Paul: The sequel is they bring in a new VP of Engineering. The VP of Engineering says, "What the hell? There's no testing." The VP of Engineering sets up testing. Everyone complains about testing and that everything was much faster before testing, but they have to do what the VP of Engineering says. In about a month, they realize their velocity is about 10 times faster than it used to be and everyone who complained about testing is actually happy.
Edith: Yeah. That's what happened at our customer. They said they stopped doing testing because it seemed to take too much time. They got to the point where they couldn't ship. They were like, "Actually this is the same as like basic housekeeping." You can't just not do your dishes everyday for 2 months and expect ...
Paul: Was there anyone fired on this journey?
Edith: No, they came to a pretty quick realization.
Paul: I think they probably got lucky there. People have been fired for less.
Edith: Oh, really?
Paul: If you're in charge of a software team and you bring out something that brings the team to a halt, maybe a little encouragement to your boss that you actually did know what you were talking about in the first place.
Edith: I heard this legendary story that Salesforce, they got to such a state that it took them two years to ship anything.
Edith: They fixed it. They fixed it because they realized this is a problem. It takes us two years to ship anything.

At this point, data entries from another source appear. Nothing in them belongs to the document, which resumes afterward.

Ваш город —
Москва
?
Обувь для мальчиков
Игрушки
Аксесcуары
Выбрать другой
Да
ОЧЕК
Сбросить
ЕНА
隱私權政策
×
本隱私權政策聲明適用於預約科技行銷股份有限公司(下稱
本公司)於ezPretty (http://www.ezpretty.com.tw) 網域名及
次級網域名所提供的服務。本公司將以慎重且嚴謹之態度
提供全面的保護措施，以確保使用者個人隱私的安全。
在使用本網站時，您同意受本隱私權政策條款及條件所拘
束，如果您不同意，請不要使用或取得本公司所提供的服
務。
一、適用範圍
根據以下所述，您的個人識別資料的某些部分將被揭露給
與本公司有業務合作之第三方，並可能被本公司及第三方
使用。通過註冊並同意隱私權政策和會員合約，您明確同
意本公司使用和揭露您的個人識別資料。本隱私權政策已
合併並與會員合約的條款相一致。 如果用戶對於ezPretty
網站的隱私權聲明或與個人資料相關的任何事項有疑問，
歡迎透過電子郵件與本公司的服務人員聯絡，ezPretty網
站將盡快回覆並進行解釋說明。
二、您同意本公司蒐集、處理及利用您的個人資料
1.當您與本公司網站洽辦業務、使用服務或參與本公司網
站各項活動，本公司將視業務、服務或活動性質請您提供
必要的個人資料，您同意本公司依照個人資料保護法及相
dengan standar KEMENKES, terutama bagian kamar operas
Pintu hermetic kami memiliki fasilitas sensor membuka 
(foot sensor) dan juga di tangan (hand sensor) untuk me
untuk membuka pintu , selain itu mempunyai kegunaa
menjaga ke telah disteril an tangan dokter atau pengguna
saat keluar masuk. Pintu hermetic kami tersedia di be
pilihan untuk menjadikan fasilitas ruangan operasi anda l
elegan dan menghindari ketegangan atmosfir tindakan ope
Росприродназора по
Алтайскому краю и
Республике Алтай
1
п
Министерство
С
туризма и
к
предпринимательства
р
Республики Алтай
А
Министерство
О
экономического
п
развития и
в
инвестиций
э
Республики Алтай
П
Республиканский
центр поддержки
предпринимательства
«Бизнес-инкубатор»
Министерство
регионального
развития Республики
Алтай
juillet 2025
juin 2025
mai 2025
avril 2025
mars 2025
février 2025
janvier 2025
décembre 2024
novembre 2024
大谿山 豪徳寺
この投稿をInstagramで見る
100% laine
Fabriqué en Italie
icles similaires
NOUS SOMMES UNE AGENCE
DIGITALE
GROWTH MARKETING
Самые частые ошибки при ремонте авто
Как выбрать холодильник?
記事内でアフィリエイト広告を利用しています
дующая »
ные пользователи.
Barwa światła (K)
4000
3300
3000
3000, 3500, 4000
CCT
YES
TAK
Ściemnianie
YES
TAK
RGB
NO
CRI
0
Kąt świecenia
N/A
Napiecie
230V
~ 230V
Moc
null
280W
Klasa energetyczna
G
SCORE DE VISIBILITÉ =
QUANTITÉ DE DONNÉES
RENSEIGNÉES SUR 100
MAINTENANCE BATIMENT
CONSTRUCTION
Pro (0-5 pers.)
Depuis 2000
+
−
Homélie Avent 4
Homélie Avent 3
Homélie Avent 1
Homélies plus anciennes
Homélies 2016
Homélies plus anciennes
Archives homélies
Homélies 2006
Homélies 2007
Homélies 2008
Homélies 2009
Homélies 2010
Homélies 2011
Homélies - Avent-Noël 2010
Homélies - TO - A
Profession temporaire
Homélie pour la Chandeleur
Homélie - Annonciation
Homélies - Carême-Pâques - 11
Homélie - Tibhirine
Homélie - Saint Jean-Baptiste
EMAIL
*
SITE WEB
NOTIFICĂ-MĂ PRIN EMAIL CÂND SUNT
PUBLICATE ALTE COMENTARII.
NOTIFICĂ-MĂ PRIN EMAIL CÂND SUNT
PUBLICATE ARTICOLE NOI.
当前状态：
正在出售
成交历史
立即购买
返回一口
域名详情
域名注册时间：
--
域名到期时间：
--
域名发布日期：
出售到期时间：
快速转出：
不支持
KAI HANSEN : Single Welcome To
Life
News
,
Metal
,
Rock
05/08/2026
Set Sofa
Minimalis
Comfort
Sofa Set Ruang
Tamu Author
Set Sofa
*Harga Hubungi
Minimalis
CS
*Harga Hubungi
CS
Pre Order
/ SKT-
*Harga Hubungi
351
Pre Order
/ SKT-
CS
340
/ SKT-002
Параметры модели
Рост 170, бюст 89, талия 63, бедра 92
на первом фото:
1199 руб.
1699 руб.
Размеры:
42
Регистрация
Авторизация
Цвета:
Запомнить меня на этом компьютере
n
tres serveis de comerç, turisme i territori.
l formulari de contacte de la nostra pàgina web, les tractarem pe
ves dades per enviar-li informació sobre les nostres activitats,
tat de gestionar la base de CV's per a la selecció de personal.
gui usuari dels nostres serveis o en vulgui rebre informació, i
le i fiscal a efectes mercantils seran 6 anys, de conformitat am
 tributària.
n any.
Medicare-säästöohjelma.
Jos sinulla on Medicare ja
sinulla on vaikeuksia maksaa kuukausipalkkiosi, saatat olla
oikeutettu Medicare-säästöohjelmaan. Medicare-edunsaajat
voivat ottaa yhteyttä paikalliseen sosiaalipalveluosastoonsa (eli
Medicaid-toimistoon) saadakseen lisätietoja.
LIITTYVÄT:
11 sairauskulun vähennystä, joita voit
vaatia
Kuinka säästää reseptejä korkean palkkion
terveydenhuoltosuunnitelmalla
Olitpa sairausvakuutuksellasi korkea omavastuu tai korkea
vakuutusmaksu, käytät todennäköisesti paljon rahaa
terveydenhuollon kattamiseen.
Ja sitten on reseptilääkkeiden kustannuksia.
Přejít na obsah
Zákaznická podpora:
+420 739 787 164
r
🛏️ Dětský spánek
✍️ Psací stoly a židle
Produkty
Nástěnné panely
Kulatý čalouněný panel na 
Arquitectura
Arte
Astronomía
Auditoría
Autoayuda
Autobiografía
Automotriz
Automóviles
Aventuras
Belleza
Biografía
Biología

Edith: Well Paul, it was fun catching up with you about product management and how to A/B test, or not.
Paul: Whether A/B testing is the same as feature flags. It is.
Edith: Oh, Paul, we always agree, but not on this one. I would say, all right ... I would say that you can A/B test if you have feature flags, but I don't say you have to A/B test if you have feature flags.
Paul: I think this is just language. We have feature flags that sit in a bunch of different places. We have feature flags of, "Do I enable this on this machine?" We have feature flags for, "Do I enable it for this customer?" Then we have feature flags for, "Do we randomly enable this across the customer base and what proportion do we use?" They're all some form of A/B testing. They're all some form of feature flag. I don't see a distinction between them at all.
Edith: I think because in customers' minds they think of A/B testing as some sort of statistical thing, where they'll get a deterministic result. Whereas, sometimes they're using a feature flag just to roll out a new feature and expose it to some users.
Paul: Would you classify it as an A/B test if it's statistical and not an A/B test if it's not statistical?
Edith: Paul, I actually agree with you. I was just saying, I've talked to a lot of customers and when you say, "A/B testing," it puts a lot of fear into them that they have to ...
Paul: Right, right. I agree that a lot of people see a distinction between A/B tests and feature flags. I think my point is this. I've come to the conclusion that there is no distinction.
Edith: I think we actually agree, after all.
Paul: Thanks for listening to this episode of "To Be Continuous," brought to you by Heavybit and hosted by me, Paul Biggar of CircleCI and Edith Harbaugh of LaunchDarkly.